WHAT THIS TASK INVOLVES:
Write out every record below exactly, so that nothing differs from what is shown.

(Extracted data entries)
****************

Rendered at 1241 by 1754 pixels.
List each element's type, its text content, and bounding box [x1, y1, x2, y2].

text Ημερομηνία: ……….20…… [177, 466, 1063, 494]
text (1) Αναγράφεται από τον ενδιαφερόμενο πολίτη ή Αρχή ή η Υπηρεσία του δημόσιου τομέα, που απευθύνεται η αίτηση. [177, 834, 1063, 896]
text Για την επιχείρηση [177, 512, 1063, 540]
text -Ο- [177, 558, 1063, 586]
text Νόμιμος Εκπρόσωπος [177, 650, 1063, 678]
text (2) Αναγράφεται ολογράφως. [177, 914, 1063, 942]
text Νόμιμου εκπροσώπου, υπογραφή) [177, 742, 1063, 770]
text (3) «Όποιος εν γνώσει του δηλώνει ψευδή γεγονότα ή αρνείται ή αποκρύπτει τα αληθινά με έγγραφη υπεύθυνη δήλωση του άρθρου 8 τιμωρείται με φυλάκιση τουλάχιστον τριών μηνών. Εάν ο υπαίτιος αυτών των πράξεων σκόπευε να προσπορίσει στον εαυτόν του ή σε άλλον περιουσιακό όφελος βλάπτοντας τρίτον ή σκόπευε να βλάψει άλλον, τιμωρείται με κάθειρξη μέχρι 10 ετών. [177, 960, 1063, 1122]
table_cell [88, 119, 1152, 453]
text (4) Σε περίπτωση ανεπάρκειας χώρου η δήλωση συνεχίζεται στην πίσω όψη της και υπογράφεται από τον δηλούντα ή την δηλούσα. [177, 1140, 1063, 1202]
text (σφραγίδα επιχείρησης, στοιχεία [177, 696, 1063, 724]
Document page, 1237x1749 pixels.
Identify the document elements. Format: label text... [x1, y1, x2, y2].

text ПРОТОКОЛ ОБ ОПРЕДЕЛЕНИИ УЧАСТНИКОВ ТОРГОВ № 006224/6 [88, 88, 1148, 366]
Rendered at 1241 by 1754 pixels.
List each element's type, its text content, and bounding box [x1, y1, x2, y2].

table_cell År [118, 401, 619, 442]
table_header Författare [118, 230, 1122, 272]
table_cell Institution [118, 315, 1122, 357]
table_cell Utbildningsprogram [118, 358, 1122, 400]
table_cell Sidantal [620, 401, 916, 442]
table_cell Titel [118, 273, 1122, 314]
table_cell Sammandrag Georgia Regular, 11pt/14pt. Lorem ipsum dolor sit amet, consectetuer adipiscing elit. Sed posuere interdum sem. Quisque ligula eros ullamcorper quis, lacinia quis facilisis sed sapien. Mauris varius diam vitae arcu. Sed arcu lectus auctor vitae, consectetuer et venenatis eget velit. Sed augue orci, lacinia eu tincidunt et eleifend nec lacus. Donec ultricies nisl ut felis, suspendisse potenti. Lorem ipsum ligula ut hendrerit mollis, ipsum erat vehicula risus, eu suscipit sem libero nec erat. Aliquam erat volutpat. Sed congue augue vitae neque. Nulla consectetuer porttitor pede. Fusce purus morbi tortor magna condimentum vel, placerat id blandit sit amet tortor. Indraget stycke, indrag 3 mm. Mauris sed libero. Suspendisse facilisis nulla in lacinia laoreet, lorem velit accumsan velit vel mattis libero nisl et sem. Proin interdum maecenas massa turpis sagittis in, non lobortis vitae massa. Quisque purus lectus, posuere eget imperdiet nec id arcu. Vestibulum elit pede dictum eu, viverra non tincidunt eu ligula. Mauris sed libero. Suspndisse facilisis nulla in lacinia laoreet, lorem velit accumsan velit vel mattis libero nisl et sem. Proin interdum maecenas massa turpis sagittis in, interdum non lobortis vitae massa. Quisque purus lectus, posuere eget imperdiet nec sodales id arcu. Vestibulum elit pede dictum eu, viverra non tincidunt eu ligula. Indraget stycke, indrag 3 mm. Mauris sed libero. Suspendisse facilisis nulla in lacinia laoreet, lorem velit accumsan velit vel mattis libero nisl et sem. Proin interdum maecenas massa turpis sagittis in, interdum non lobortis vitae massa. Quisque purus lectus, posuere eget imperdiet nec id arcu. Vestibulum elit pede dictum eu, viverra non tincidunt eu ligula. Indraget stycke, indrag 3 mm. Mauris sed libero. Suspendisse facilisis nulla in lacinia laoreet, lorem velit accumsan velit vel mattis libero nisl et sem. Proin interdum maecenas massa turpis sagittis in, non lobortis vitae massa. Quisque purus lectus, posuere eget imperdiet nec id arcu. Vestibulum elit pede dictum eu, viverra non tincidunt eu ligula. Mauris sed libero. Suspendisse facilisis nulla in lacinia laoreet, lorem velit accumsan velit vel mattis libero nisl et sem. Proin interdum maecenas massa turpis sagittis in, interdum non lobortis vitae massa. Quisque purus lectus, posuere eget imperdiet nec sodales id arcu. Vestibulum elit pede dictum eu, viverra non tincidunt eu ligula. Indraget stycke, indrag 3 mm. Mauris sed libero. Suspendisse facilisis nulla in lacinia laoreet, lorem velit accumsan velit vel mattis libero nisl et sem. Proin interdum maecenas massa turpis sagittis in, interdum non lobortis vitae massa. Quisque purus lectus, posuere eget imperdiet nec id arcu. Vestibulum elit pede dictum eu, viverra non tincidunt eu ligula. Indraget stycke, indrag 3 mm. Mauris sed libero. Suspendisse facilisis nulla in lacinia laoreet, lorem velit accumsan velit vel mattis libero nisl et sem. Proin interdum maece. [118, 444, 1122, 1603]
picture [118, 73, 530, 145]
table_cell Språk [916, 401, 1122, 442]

****************

ANSWER AREA:
Rendered at 1241 by 1754 pixels.
List each element's type, its text content, and bounding box [x1, y1, x2, y2].

text Ημερομηνία: ……….20…… [177, 466, 1063, 494]
text (1) Αναγράφεται από τον ενδιαφερόμενο πολίτη ή Αρχή ή η Υπηρεσία του δημόσιου τομέα, που απευθύνεται η αίτηση. [177, 834, 1063, 896]
text Για την επιχείρηση [177, 512, 1063, 540]
text -Ο- [177, 558, 1063, 586]
text Νόμιμος Εκπρόσωπος [177, 650, 1063, 678]
text (2) Αναγράφεται ολογράφως. [177, 914, 1063, 942]
text Νόμιμου εκπροσώπου, υπογραφή) [177, 742, 1063, 770]
text (3) «Όποιος εν γνώσει του δηλώνει ψευδή γεγονότα ή αρνείται ή αποκρύπτει τα αληθινά με έγγραφη υπεύθυνη δήλωση του άρθρου 8 τιμωρείται με φυλάκιση τουλάχιστον τριών μηνών. Εάν ο υπαίτιος αυτών των πράξεων σκόπευε να προσπορίσει στον εαυτόν του ή σε άλλον περιουσιακό όφελος βλάπτοντας τρίτον ή σκόπευε να βλάψει άλλον, τιμωρείται με κάθειρξη μέχρι 10 ετών. [177, 960, 1063, 1122]
table_cell [88, 119, 1152, 453]
text (4) Σε περίπτωση ανεπάρκειας χώρου η δήλωση συνεχίζεται στην πίσω όψη της και υπογράφεται από τον δηλούντα ή την δηλούσα. [177, 1140, 1063, 1202]
text (σφραγίδα επιχείρησης, στοιχεία [177, 696, 1063, 724]
Document page, 1237x1749 pixels.
Identify the document elements. Format: label text... [x1, y1, x2, y2].

text ПРОТОКОЛ ОБ ОПРЕДЕЛЕНИИ УЧАСТНИКОВ ТОРГОВ № 006224/6 [88, 88, 1148, 366]
Rendered at 1241 by 1754 pixels.
List each element's type, its text content, and bounding box [x1, y1, x2, y2].

table_cell År [118, 401, 619, 442]
table_header Författare [118, 230, 1122, 272]
table_cell Institution [118, 315, 1122, 357]
table_cell Utbildningsprogram [118, 358, 1122, 400]
table_cell Sidantal [620, 401, 916, 442]
table_cell Titel [118, 273, 1122, 314]
table_cell Sammandrag Georgia Regular, 11pt/14pt. Lorem ipsum dolor sit amet, consectetuer adipiscing elit. Sed posuere interdum sem. Quisque ligula eros ullamcorper quis, lacinia quis facilisis sed sapien. Mauris varius diam vitae arcu. Sed arcu lectus auctor vitae, consectetuer et venenatis eget velit. Sed augue orci, lacinia eu tincidunt et eleifend nec lacus. Donec ultricies nisl ut felis, suspendisse potenti. Lorem ipsum ligula ut hendrerit mollis, ipsum erat vehicula risus, eu suscipit sem libero nec erat. Aliquam erat volutpat. Sed congue augue vitae neque. Nulla consectetuer porttitor pede. Fusce purus morbi tortor magna condimentum vel, placerat id blandit sit amet tortor. Indraget stycke, indrag 3 mm. Mauris sed libero. Suspendisse facilisis nulla in lacinia laoreet, lorem velit accumsan velit vel mattis libero nisl et sem. Proin interdum maecenas massa turpis sagittis in, non lobortis vitae massa. Quisque purus lectus, posuere eget imperdiet nec id arcu. Vestibulum elit pede dictum eu, viverra non tincidunt eu ligula. Mauris sed libero. Suspndisse facilisis nulla in lacinia laoreet, lorem velit accumsan velit vel mattis libero nisl et sem. Proin interdum maecenas massa turpis sagittis in, interdum non lobortis vitae massa. Quisque purus lectus, posuere eget imperdiet nec sodales id arcu. Vestibulum elit pede dictum eu, viverra non tincidunt eu ligula. Indraget stycke, indrag 3 mm. Mauris sed libero. Suspendisse facilisis nulla in lacinia laoreet, lorem velit accumsan velit vel mattis libero nisl et sem. Proin interdum maecenas massa turpis sagittis in, interdum non lobortis vitae massa. Quisque purus lectus, posuere eget imperdiet nec id arcu. Vestibulum elit pede dictum eu, viverra non tincidunt eu ligula. Indraget stycke, indrag 3 mm. Mauris sed libero. Suspendisse facilisis nulla in lacinia laoreet, lorem velit accumsan velit vel mattis libero nisl et sem. Proin interdum maecenas massa turpis sagittis in, non lobortis vitae massa. Quisque purus lectus, posuere eget imperdiet nec id arcu. Vestibulum elit pede dictum eu, viverra non tincidunt eu ligula. Mauris sed libero. Suspendisse facilisis nulla in lacinia laoreet, lorem velit accumsan velit vel mattis libero nisl et sem. Proin interdum maecenas massa turpis sagittis in, interdum non lobortis vitae massa. Quisque purus lectus, posuere eget imperdiet nec sodales id arcu. Vestibulum elit pede dictum eu, viverra non tincidunt eu ligula. Indraget stycke, indrag 3 mm. Mauris sed libero. Suspendisse facilisis nulla in lacinia laoreet, lorem velit accumsan velit vel mattis libero nisl et sem. Proin interdum maecenas massa turpis sagittis in, interdum non lobortis vitae massa. Quisque purus lectus, posuere eget imperdiet nec id arcu. Vestibulum elit pede dictum eu, viverra non tincidunt eu ligula. Indraget stycke, indrag 3 mm. Mauris sed libero. Suspendisse facilisis nulla in lacinia laoreet, lorem velit accumsan velit vel mattis libero nisl et sem. Proin interdum maece. [118, 444, 1122, 1603]
picture [118, 73, 530, 145]
table_cell Språk [916, 401, 1122, 442]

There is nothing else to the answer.